Phone calls. The most important part of the day is when the phone rings. The healthcare industry is moving fast toward value-based patient care. A part of this initiative is to cherish patients from the first point of contact– the phone call. Put yourself in your patients’ shoes. As a patient, the most time-efficient and risk-less way to find a dental office is to make a few quick phone calls to offices in your area. If the employee behind the call fails to use the correct verbiage or ‘close the sale’, then your office is losing out on potentially thousands of dollars. Below are common questions from dental offices about developing an advantageous phone strategy to intrigue new patients. Read on to unlock techniques to leverage inbound and outbound phone calls to generate new patients and collections.
“The easiest way to lose new patients is a rude, unclear, or untrained employee answering the phone and steering them clear of your office.”
1. Which phone calls are important?
Your first inclination is, all of them. However, do not fall victim to the ‘all or none’ trap. There are no absolutes in the art of phone calls. Before discounting this argument, remember that in the business realm of your practice each patient’s lifetime worth is different. If a new patient calls your office, do not put them on hold. They are unfamiliar with your office and the likelihood that they will hang-up when put on hold the first time calling your office is high. Of course, there are also no absolutes, so if your office is flooded with new patients calls, either put the new patient on hold for a limited amount of time or enlist a staff member to answer phone calls. On the other hand, a returning patient understands the quality of your office and that phone lines may be busy. With an established relationship, existing patients are willing to wait while the staff assists patients.
2. What to do when you miss a phone call?
Do not call missed phone calls back… without a plan. The reason why you missed the phone call is not as important as promptly and professionally returning the call. The first tip here is do not apologize or give a reason why you missed the call. Next, reference your ‘missed calls’ script. If you do not have one, create a script specifically for missed calls. For example, the greeting and purpose of the call differ from answering an inbound call. Lastly, before making the call, check to see the office’s relationship with the caller. Is this an unknown number, a current patient, or could it possibly be a new patient? If they are a current patient, bring up their file for quick reference for recent visits and procedures.

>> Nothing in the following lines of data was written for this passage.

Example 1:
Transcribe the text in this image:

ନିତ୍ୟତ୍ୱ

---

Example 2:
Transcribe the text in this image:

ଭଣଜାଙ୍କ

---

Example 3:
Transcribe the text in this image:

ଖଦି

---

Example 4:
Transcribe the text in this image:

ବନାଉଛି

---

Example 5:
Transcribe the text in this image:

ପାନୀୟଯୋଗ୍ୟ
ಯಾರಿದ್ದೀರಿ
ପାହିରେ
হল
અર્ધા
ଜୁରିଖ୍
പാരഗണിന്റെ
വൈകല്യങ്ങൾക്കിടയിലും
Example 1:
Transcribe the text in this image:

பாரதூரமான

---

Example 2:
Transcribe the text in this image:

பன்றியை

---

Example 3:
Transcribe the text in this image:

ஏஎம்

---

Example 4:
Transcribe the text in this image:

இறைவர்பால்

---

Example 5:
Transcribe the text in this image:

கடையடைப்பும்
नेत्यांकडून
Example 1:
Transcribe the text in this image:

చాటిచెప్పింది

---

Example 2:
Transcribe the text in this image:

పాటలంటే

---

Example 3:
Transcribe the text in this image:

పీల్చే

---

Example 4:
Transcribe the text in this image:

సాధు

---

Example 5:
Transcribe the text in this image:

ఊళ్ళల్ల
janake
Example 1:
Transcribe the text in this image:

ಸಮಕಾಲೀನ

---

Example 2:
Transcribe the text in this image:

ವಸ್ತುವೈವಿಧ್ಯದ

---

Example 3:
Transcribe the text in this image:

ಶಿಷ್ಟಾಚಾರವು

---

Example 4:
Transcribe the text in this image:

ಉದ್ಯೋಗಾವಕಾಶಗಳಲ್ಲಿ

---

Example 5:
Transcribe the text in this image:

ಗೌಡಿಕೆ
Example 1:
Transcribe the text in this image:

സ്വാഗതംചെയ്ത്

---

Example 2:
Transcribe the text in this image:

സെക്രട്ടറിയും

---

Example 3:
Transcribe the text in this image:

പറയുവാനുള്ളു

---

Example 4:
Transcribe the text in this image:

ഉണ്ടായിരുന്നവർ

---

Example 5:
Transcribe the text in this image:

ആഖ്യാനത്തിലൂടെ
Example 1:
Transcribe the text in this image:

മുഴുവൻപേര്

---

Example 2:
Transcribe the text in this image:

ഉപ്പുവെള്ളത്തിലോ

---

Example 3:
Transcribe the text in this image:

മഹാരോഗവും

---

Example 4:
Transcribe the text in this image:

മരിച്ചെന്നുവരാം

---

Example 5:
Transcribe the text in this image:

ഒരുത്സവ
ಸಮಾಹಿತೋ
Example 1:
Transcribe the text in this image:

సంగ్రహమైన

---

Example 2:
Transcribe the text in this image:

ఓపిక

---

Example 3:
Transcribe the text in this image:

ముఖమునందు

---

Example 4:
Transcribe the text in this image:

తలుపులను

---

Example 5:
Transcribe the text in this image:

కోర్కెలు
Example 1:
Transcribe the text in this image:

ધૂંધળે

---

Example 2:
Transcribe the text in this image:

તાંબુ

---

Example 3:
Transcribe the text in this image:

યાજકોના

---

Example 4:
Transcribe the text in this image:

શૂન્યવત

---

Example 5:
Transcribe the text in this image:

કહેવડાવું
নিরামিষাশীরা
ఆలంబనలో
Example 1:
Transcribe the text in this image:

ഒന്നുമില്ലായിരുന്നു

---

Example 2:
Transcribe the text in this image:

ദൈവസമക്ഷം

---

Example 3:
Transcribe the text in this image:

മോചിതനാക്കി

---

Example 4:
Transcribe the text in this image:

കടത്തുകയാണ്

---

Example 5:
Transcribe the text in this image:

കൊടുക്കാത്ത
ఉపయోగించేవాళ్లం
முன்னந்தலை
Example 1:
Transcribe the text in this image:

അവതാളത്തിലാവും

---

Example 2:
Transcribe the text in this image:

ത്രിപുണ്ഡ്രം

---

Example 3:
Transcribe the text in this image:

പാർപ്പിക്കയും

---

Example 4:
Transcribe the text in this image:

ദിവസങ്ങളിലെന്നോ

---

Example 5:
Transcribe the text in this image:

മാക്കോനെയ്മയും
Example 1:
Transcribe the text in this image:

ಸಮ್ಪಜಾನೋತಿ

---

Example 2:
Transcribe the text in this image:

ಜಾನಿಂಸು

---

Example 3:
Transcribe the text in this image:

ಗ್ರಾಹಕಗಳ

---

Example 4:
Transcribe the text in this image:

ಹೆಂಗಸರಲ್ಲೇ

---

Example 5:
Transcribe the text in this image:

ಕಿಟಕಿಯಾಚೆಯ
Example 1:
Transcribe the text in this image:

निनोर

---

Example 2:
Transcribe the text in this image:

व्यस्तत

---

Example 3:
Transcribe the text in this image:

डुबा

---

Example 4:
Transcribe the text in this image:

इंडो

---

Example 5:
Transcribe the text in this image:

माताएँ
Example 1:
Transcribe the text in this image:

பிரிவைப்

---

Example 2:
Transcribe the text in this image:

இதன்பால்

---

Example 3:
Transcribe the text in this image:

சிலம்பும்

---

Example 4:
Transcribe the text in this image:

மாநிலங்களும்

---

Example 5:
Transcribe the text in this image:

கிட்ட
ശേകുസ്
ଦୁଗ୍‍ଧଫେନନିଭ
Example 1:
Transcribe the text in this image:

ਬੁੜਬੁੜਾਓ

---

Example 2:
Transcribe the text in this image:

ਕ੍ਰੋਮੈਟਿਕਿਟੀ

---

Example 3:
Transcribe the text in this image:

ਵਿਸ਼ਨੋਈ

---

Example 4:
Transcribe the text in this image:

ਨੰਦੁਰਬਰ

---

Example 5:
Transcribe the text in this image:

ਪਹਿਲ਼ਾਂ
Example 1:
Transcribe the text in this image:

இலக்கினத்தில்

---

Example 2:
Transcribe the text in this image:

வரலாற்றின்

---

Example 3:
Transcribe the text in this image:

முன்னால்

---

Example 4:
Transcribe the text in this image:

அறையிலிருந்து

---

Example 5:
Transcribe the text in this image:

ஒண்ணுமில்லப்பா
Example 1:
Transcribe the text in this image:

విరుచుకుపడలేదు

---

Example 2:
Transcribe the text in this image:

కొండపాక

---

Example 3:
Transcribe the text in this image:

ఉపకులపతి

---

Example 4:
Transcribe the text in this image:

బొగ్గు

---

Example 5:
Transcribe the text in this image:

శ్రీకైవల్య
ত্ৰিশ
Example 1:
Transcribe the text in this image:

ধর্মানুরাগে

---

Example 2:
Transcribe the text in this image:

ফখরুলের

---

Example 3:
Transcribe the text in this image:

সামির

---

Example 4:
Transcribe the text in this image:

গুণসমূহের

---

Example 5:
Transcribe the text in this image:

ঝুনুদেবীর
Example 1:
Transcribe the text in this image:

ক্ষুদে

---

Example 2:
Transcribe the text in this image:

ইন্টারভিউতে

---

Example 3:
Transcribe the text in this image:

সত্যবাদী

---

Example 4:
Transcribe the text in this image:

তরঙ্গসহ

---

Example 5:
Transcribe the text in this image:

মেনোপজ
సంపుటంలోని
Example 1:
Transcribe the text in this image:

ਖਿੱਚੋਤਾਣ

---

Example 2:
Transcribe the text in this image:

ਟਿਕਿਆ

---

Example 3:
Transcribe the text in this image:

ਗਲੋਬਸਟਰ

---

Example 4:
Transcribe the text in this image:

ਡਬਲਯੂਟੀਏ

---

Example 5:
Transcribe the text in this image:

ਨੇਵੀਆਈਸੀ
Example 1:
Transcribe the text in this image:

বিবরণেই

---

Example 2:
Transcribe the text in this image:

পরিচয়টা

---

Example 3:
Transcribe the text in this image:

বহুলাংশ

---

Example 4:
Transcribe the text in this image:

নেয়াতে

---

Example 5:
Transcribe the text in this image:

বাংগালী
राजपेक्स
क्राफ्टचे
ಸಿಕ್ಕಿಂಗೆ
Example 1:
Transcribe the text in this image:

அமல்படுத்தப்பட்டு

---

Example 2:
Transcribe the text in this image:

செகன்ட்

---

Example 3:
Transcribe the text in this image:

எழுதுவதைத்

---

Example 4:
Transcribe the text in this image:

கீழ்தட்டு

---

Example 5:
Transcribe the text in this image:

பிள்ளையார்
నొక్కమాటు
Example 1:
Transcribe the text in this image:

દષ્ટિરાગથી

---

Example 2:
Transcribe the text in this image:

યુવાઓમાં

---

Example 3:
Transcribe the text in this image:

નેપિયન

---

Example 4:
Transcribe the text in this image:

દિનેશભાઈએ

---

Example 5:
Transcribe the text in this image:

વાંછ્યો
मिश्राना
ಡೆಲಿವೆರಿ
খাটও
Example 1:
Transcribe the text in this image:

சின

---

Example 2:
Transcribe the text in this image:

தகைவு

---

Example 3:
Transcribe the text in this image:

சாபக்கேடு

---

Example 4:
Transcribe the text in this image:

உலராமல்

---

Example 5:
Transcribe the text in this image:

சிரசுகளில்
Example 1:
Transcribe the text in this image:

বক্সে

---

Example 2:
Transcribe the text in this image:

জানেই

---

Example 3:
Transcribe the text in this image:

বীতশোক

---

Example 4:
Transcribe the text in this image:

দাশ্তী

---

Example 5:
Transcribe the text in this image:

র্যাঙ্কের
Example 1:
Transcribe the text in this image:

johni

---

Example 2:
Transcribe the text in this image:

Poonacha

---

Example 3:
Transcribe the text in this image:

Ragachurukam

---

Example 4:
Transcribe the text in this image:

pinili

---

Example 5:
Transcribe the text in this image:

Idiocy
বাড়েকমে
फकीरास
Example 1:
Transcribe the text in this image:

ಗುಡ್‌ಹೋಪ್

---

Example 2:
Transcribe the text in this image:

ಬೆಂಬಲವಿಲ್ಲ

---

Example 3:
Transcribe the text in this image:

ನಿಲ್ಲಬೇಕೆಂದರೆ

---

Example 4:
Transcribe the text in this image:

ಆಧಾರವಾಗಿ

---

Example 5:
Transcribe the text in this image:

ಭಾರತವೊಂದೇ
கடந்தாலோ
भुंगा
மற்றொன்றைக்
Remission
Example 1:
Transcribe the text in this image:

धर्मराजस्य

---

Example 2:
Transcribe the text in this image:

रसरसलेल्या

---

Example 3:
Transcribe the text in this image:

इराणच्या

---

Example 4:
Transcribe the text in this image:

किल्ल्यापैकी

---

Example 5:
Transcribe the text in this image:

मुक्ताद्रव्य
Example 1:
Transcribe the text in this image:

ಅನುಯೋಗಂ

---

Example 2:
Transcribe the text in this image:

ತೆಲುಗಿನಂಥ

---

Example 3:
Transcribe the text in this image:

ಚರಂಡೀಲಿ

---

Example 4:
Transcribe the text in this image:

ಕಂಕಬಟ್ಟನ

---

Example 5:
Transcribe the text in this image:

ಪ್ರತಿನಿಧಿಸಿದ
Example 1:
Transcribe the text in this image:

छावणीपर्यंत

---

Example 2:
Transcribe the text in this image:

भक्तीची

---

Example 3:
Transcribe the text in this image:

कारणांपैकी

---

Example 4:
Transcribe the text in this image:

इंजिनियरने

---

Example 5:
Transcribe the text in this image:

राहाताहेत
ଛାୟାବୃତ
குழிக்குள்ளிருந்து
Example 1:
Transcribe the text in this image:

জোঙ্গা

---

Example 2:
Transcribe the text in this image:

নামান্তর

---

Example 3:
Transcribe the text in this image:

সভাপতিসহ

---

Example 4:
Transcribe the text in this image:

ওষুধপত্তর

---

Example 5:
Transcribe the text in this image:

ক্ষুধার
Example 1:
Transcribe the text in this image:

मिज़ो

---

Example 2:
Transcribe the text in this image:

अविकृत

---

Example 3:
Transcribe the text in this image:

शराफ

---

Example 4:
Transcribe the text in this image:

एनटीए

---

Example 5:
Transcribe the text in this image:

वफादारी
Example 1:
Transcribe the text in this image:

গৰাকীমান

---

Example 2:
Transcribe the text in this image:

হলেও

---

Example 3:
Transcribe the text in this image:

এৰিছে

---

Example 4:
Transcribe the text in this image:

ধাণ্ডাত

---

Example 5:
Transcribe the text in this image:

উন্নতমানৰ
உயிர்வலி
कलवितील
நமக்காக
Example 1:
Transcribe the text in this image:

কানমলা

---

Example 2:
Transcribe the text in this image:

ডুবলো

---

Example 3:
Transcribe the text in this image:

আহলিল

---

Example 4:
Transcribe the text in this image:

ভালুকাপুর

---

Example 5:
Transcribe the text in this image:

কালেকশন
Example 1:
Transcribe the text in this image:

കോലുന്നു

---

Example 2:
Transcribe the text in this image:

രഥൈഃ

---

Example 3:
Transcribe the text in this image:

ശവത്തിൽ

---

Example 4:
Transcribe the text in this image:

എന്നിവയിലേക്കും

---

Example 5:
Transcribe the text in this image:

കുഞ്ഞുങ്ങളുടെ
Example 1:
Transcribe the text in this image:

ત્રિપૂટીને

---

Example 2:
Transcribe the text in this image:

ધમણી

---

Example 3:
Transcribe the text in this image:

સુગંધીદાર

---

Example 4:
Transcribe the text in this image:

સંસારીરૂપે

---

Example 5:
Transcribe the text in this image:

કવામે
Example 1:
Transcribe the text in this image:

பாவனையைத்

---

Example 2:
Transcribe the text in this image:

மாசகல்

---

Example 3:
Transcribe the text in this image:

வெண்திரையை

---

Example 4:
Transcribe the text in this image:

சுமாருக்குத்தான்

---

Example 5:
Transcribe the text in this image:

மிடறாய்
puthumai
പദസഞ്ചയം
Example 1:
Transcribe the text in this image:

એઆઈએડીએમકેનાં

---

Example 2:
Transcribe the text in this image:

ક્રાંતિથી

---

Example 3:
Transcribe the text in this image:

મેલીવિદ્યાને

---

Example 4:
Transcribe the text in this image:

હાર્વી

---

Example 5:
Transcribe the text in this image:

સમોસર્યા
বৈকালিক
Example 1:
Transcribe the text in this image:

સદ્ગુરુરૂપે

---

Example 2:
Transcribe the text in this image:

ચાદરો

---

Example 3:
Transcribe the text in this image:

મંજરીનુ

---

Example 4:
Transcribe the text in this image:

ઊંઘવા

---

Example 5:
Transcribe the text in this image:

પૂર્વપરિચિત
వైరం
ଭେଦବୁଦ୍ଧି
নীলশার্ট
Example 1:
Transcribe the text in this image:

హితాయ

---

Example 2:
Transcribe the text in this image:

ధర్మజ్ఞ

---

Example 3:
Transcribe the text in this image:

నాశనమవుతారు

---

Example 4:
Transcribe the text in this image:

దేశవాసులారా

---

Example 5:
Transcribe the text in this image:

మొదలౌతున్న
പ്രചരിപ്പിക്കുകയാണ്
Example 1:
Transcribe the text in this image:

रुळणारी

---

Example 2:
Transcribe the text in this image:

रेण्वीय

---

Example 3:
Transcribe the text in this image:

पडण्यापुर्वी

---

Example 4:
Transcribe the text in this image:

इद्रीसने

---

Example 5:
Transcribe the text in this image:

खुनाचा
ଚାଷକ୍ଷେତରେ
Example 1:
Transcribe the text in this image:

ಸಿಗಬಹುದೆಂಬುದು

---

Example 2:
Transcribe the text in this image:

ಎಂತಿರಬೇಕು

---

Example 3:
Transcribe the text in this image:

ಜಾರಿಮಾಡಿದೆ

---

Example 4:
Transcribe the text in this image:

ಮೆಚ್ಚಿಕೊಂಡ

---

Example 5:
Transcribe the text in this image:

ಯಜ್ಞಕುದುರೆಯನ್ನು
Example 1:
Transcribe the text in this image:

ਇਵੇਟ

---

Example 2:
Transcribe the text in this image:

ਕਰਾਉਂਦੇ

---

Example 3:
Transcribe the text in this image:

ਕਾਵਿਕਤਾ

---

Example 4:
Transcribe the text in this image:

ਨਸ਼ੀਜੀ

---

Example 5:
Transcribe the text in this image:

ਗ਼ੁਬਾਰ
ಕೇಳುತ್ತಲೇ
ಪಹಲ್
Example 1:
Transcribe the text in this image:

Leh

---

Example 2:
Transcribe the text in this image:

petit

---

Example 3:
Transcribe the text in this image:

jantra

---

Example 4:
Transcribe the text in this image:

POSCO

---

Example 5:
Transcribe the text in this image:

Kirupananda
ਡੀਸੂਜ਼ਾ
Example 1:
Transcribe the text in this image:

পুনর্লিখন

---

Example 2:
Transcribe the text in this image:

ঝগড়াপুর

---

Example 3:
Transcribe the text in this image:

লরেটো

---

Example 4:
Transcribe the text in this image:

3. Who should answer inbound phone calls?
Recall a time when you called a local business and it was a surprisingly pleasant conversation. Chances are, that the respondent on the other line was professional, personable, and persistent. Professionalism begins with a balanced confidence level and subject knowledge. If you or a staff member do not know the answer to a question, do not let doubt show. Consciously exude that your office is an expert in your field and if you need to follow-up with the patient to give them the correct information, then say so confidently.
Next, is the person that answers the phones at your office easy to talk to on the phone? If so, they are a diamond in the ruff and remember to congratulate them. The easiest way to lose new patients is a rude, unclear, or untrained employee answering the phone and steering them clear of your office. The final tip is persistence. The person that answers does not need to be a 1970s car salesman, but consistency will spread a more effective message. If your office’s specialty is Invisalign, then mention this to the caller. For example, “[Dental Office Name], [Town]’s leader in Invisalign treatment”. Remind the patient at the end of the call of your office’s advantage. The salience of your message will improve your office’s credibility and awareness in your area.